Ma sœur et mon beau-frère sont assis en tête à tête dans un restaurant. La conversation va bon train quand une dame vient les interrompre: « Excuse-moi, Sylvain, je peux te déranger une minute? C’est mon imprimante qui me cause des ennuis.» Et la dame, une voisine, de s’asseoir avec le couple pour raconter ses problèmes informatiques.
Quelques semaines plus tôt, j’étais invitée à un dîner chez des amis. Nous étions en plein repas quand le fils de l’hôte, apprenant que j’étais journaliste spécialisée dans les nouvelles technologies, m’entraîne à part pour me dire : «Je n’arrive plus à me brancher sur Napster depuis que j’ai changé de version de navigateur. Tu ne sais pas comment je pourrais rétablir ma connexion directe?»
Nous sommes montés à son bureau pour essayer d’identifier le problème. Nous y avons passé deux heures.
Aujourd’hui, vous ne pouvez plus annoncer que vous travaillez dans le domaine informatique sans susciter des attentes chez vos interlocuteurs. Vous êtes immédiatement considérés comme une sorte de messie qui pourra enfin régler tel problème de logiciel, faire fonctionner tel périphérique.

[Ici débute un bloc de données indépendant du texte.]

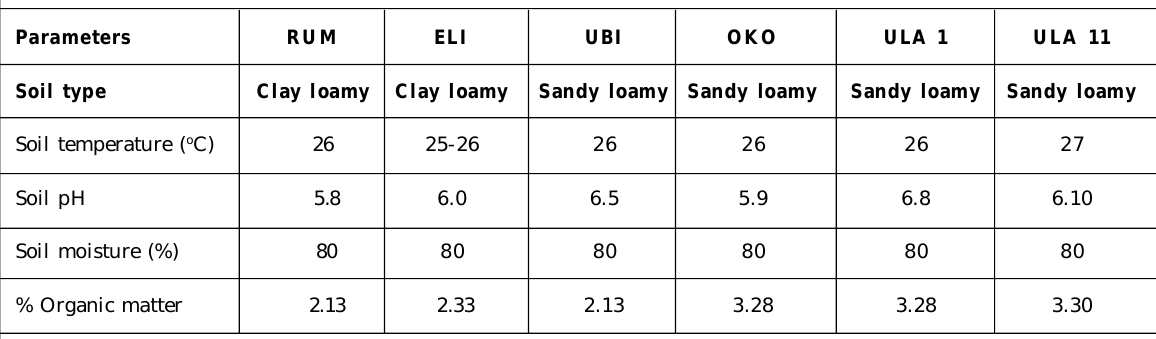
Table 3: Soil physic-chemical parameters analysis of soil in the study areas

Autrefois, le fait d’avoir un médecin dans la famille était considéré comme un atout majeur. On appelait le beau-frère toubib quand la petite dernière se plaignait de maux de ventre. On le prenait à l’écart dans les réunions familiales, on lui racontait ses malheurs, il jouait un rôle social.
Un rôle que tiennent aujourd’hui, bien malgré eux, les doués de l’informatique. Ils sont les nouveaux médecins de nos cercles sociaux. Ce n’est pas un hasard si les sites d’aide technique ont pris des noms médicaux: Ask Dr. Tech, Docteur PC, Docteur Diagnos.
Les «docteurs PC» ne se contentent pas de prescrire. Comme les vrais médecins, ils servent aussi d’oreille attentive, de soutien moral. Ceux qui ont la réputation de s’y connaître en informatique sauront de quoi je parle. Il y a toujours quelqu’un qui brûle d’envie de nous raconter en détail la dernière bêtise de son logiciel ou le fameux jour où il a perdu ses données.
Un de mes amis tombe en véritable déprime – léthargie et perte de motivation – à chaque fois que son ordinateur plante. La seule personne capable de le sortir de cet état est le technicien qui offre ses services à domicile. Comme un toubib, il se pointe chez lui avec sa trousse à instruments et écoute attentivement la liste des symptômes. «Ça dure depuis combien de temps? Qu’est-ce que vous faisiez quand le problème s’est pointé? Ça fait quoi quand j’appuie ici?»
Quel soulagement d’avoir enfin quelqu’un à qui parler!
Les magazines informatiques viennent aussi à la rescousse de leurs lecteurs. Le magazine américain PC World consacre par exemple son numéro de juin 2001 à un «guide de survie du soutien technique», orientant les utilisateurs vers les soins informatiques auxquels ils ont droit.
Les fabricants d’ordinateurs et les créateurs de logiciels ont voulu accroître leur marché et vendre leurs produits au plus grand nombre sans tenir compte des connaissances techniques de leurs clients. Ils ont soit disant simplifié les interfaces et ajouté des fonctions automatiques.
Pour s’attaquer à la concurrence, ils ont lancé sur le marché des logiciels qui étaient loin d’être au point. L’utilisateur moyen, victime de cet abus de confiance, se retrouve pris au dépourvu dès qu’un problème survient. Il doit remettre entre les mains des spécialistes cet ordinateur précieux qui contient tous les détails de son intimité: lettres personnelles, photos, musiques, budget familial. Il est nu face à la machine et laissera le «docteur PC» faire son travail. En détournant un peu les yeux.